Rewrite the paragraph in the steam generator text below that begins "A steam generator generally has functions" as a short bulleted list that keeps its main facts.

■ **Text block**
—————

The present application relates to the technical field of steam products, and particularly, to a steam generation device.

BACKGROUND TECHNOLOGY

A steam generator generally has functions such as high-temperature sterilization and oil stain removal. By utilizing high pressure to generate steam, it achieves both cleaning and sterilization, effortlessly tackling stubborn dirt. Steam can be used for cleaning kitchen stovetops, range hood grease, and stains. Due to its effective cleaning and sterilizing properties, steam is widely used in daily life. For instance, steam cleaning equipment can be used to clean various surfaces and areas within the home environment. However, steam generators in existing steam-based products typically employ direct-current heating elements, such as thick-film and traditional heating tube types. These steam generators suffer from issues like bulky size and prolonged steam preheating time.

SUMMARY OF THE UTILITY MODEL

An object of the utility model is to provide a steam generation device, which solves the problem of a long heating time by designing two heating zones.

The object of the utility model is achieved as follows: A steam generation device, comprising a main body, wherein a heating device is disposed inside the main body, an energy storage heating zone and a vaporization heating zone are respectively disposed inside the heating device, a water injection port is provided on the energy storage heating zone, a first temperature controller is installed inside the energy storage heating zone and a second electric heating tube is provided at a bottom portion of the energy storage heating zone, a first electric heating tube and a water pipe are disposed inside the vaporization heating zone, a steam outlet of the vaporization heating zone is connected to a steam outlet head in communication with an outer shell, and a gas-liquid channel is arranged to be in communication between the energy storage heating zone and the vaporization heating zone.

Preferably, the heating device comprises a first heater and a second heater.

Preferably, the second heater is partially disposed in an inner cavity of the first heater and is integrally cast with the first heater.

—————

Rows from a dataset
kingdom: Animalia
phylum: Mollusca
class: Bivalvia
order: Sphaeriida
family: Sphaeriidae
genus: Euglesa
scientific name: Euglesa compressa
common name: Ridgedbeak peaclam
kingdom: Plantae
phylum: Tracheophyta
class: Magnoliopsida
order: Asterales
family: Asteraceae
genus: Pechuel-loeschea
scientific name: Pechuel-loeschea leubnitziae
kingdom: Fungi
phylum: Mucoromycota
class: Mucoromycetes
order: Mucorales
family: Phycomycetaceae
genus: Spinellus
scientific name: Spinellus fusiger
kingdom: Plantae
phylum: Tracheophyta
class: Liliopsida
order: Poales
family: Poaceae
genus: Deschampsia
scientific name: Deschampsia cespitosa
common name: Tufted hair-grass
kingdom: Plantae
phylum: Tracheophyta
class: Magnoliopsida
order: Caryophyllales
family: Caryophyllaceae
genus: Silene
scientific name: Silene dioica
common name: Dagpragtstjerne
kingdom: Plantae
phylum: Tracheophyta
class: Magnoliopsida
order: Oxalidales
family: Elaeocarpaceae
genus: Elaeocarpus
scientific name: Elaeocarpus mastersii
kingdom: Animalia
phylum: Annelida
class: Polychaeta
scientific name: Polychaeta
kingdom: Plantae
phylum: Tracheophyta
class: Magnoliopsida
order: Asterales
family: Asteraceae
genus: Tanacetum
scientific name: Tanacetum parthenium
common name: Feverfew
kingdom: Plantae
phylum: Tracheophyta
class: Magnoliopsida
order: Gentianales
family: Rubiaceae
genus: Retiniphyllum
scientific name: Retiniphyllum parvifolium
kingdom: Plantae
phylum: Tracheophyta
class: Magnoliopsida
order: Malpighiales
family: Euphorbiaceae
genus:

—————

■ **Response to this task**
- Steam generators offer high-temperature sterilization and oil stain removal.
- They use high pressure to make steam that both cleans and sterilizes, easily handling stubborn dirt.
- Steam cleans kitchen stovetops, range hood grease and stains, and is widely used in daily life, for example on surfaces and areas around the home.
- Existing steam products usually use direct-current heating elements, such as thick-film and traditional heating tube types.
- These generators are bulky and take a long time to preheat steam.